**Acciones requeridas**
1) Según el texto sobre Isabel II en Sevilla, ¿en qué fecha desembarcó la reina en Santander?
2) Extrae sin cambios del texto sobre Isabel II en Sevilla el fragmento que empieza con las palabras que contienen "Pero la reina" y termina con "el Alcázar sevillano.".

**Fuente**
Sevilla
se ha convertido en pequeña corte. En el Alcázar reside Isabel II con sus hijas
Pilar, Eulalia y Paz. En San Telmo, los duques de Montpensier y familia.
Asentado
en el trono Alfonso XII, Isabel II añora volver a España. El destierro de París
se le hace insoportable y acaricia el deseo de participar en el triunfo de su
hijo. Cosa en la que Cánovas no muestra maldito interés:
–Vuestra Majestad
no es una persona, es un reinado, es una época histórica, y lo que el país
necesita hoy es otro reinado, y otras épocas diferentes de las anteriores.
Pero la reina
está empeñada y Cánovas tiene que ceder. Llegan a un acuerdo: Regresará a
España, pero no podrá permanecer en Madrid. Elegirá como residencia Barcelona o
Sevilla.
Eligió
Sevilla.
El 30 de
julio de 1876 desembarcó en Santander. La esperaba su hijo, el rey Alfonso.
Tras unos meses de residencia en el Escorial –nada de acercarse por Madrid– se
instala en el Alcázar sevillano.
María de
las Mercedes
Poco
después, regresaron también los duques de Montpensier, pero el resentimiento
seguía vivo entre ambas familias. Isabel II no quiso saludar a su hermana y
cuñado cuando llegaron a la ciudad, y prohibió a sus hijas Pilar, Eulalia y Paz
el menor trato con la familia de su hermana: no podía olvidar las apetencias al
trono del duque y las zancadillas que propinó siempre que pudo para colocar
sobre sus sienes la corona de España. Pero Montpensier busca la reconciliación
y lo va a lograr. Cuenta con un resorte magnífico: su linda hija Mercedes, de
quien está perdidamente enamorado el rey Alfonso XII. Las relaciones rotas
hacía ocho años se hilvanan una tarde que los duques anuncian visita al
Alcázar: besos, abrazos... Al día siguiente, Isabel II devuelve la visita.

**Registros extraídos**
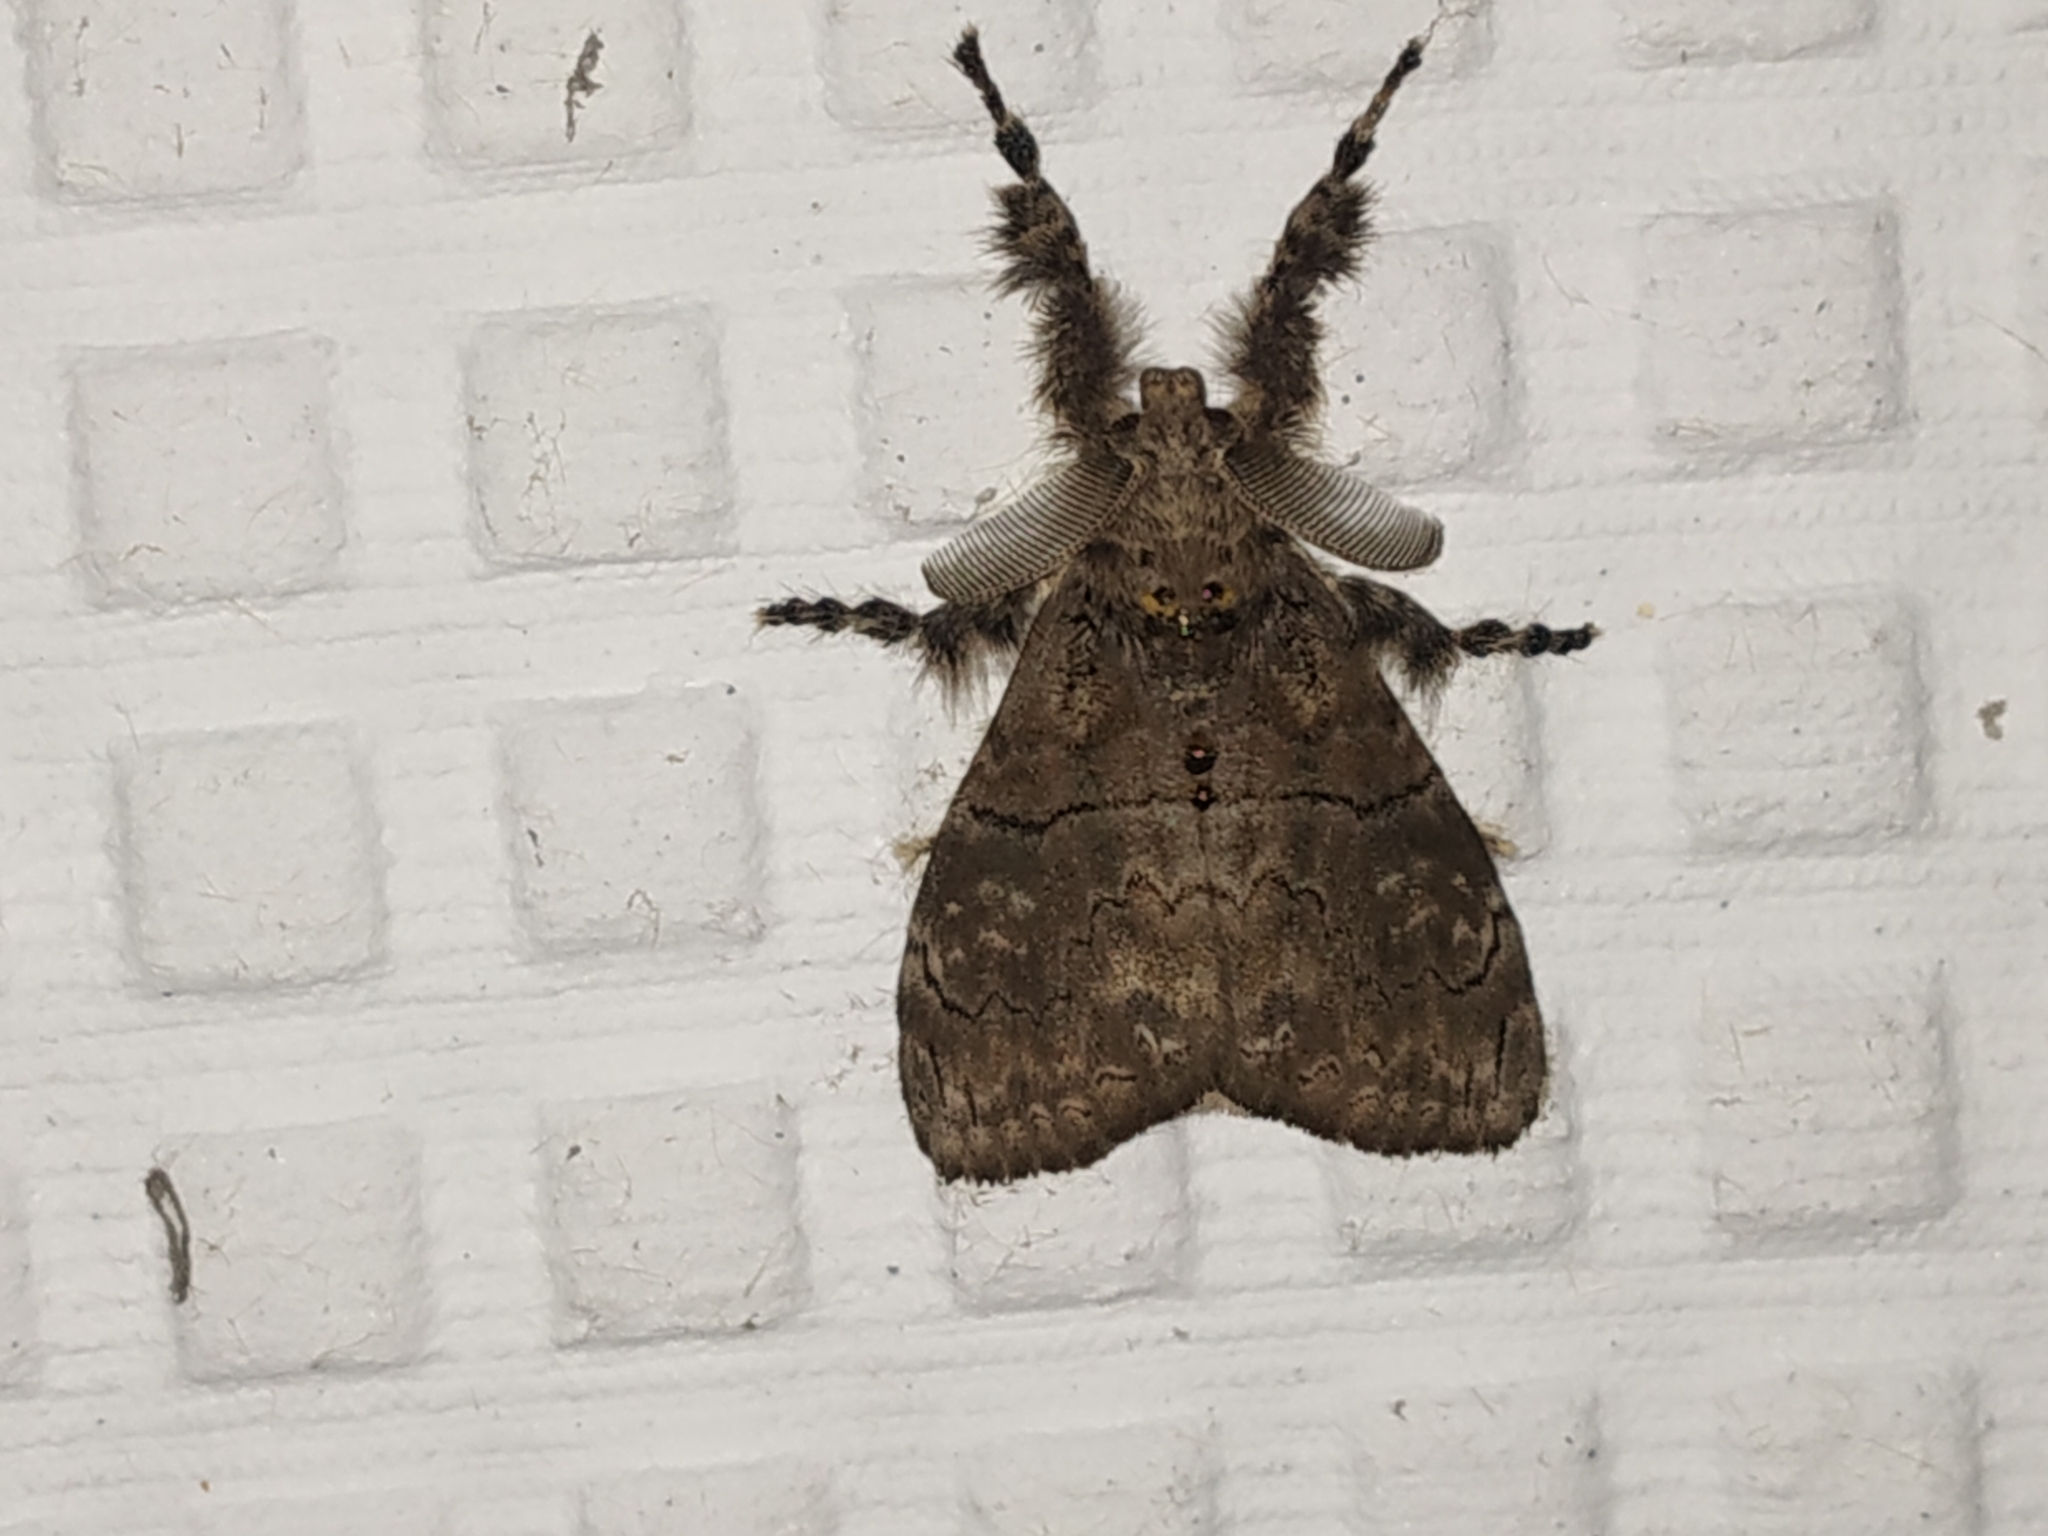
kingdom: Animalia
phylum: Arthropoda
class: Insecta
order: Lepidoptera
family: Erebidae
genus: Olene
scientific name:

---

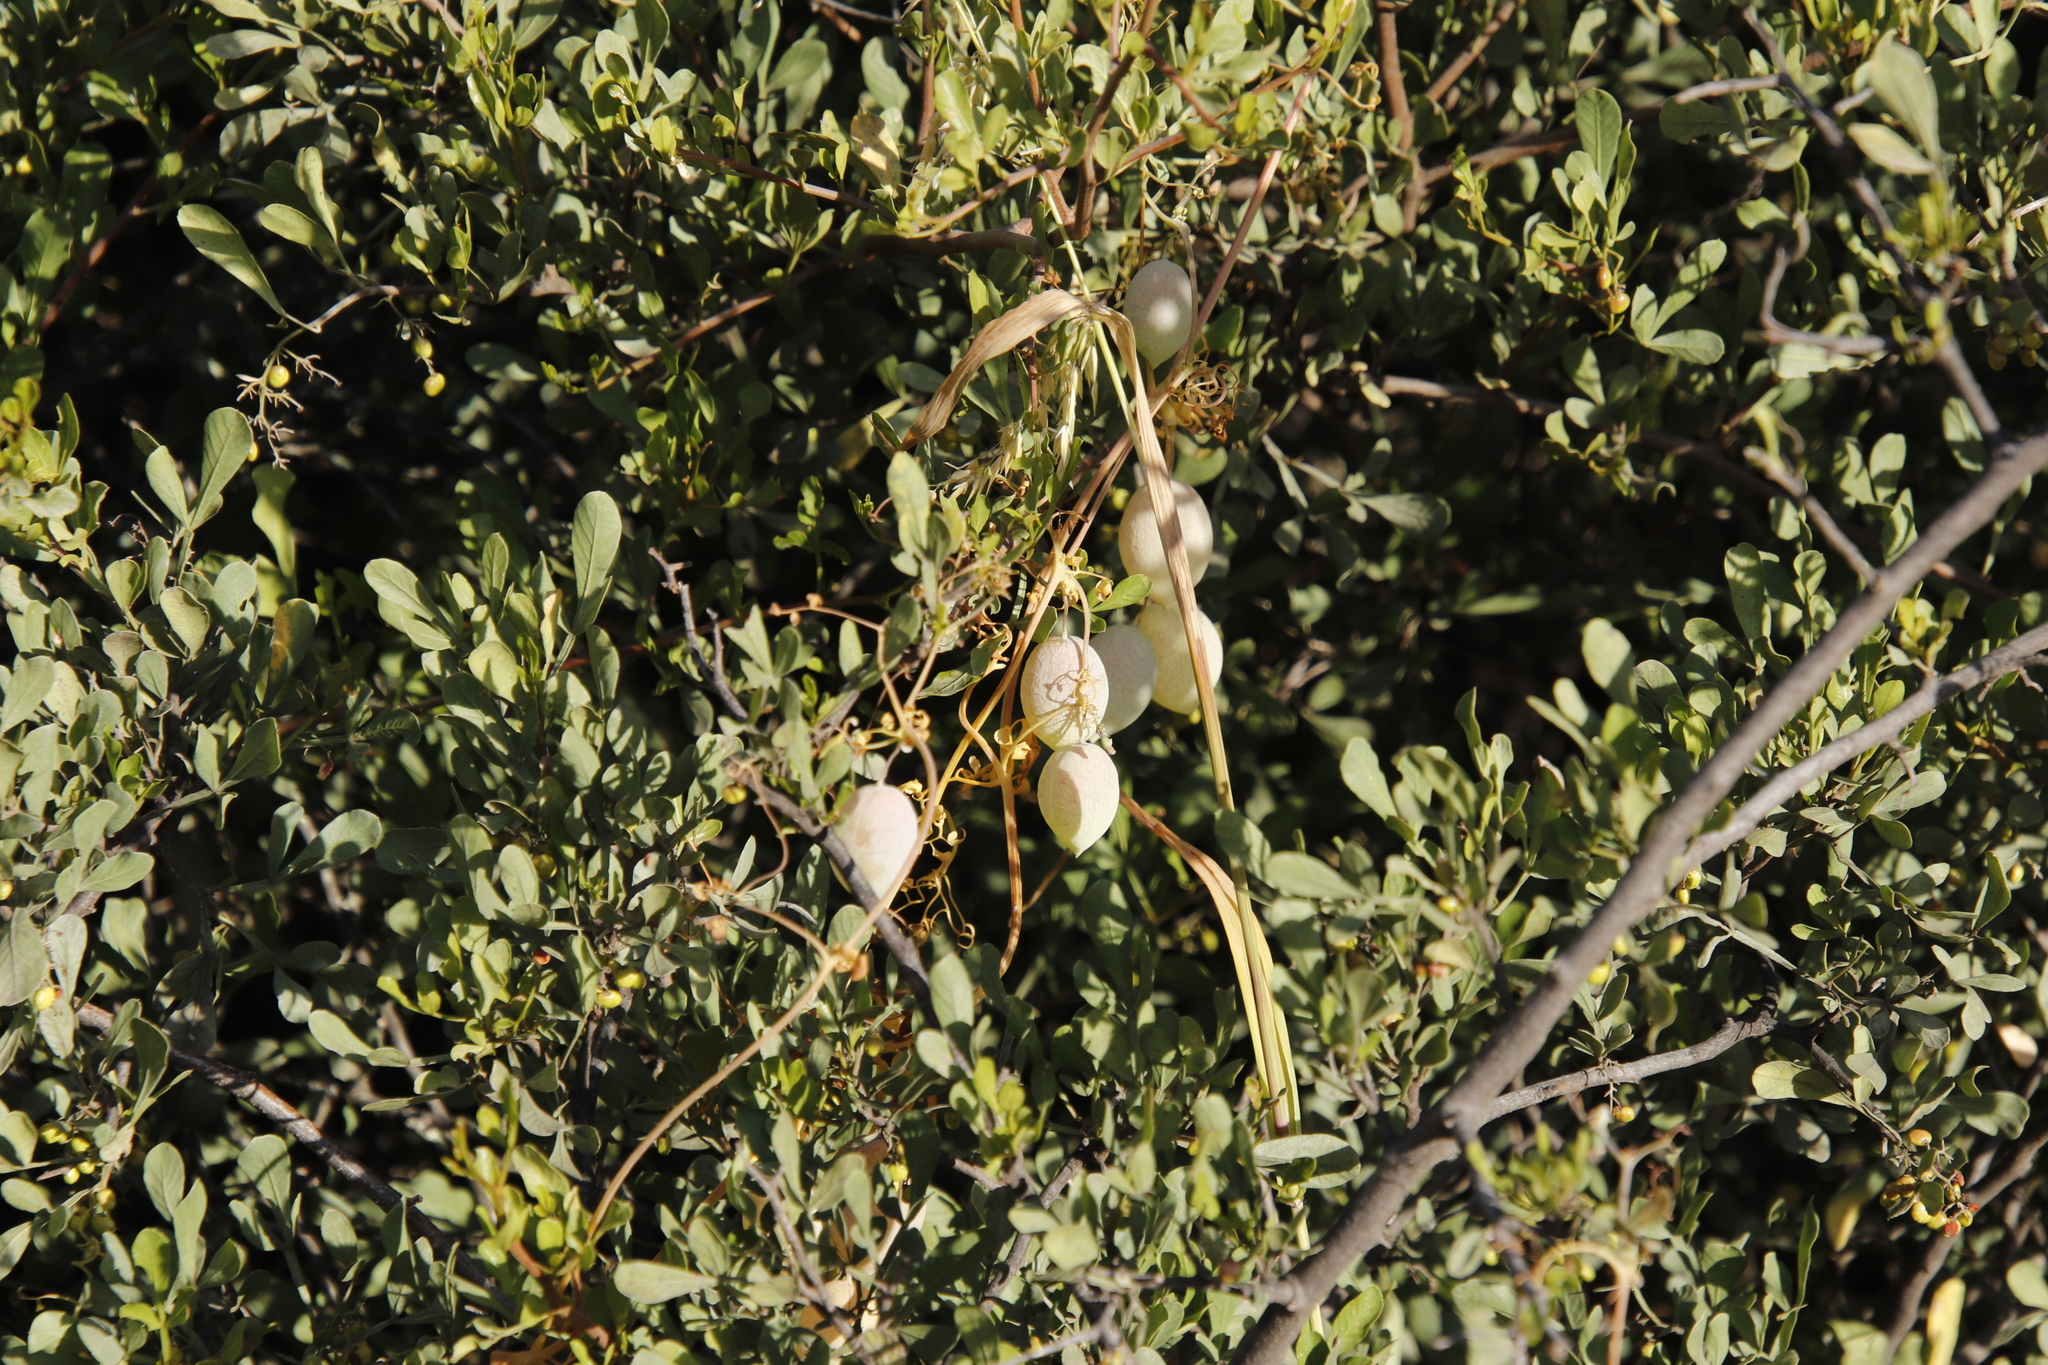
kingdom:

**Soluciones desarrolladas**
1) El 30 de julio de 1876.

2)
Pero la reina
está empeñada y Cánovas tiene que ceder. Llegan a un acuerdo: Regresará a
España, pero no podrá permanecer en Madrid. Elegirá como residencia Barcelona o
Sevilla.
Eligió
Sevilla.
El 30 de
julio de 1876 desembarcó en Santander. La esperaba su hijo, el rey Alfonso.
Tras unos meses de residencia en el Escorial –nada de acercarse por Madrid– se
instala en el Alcázar sevillano.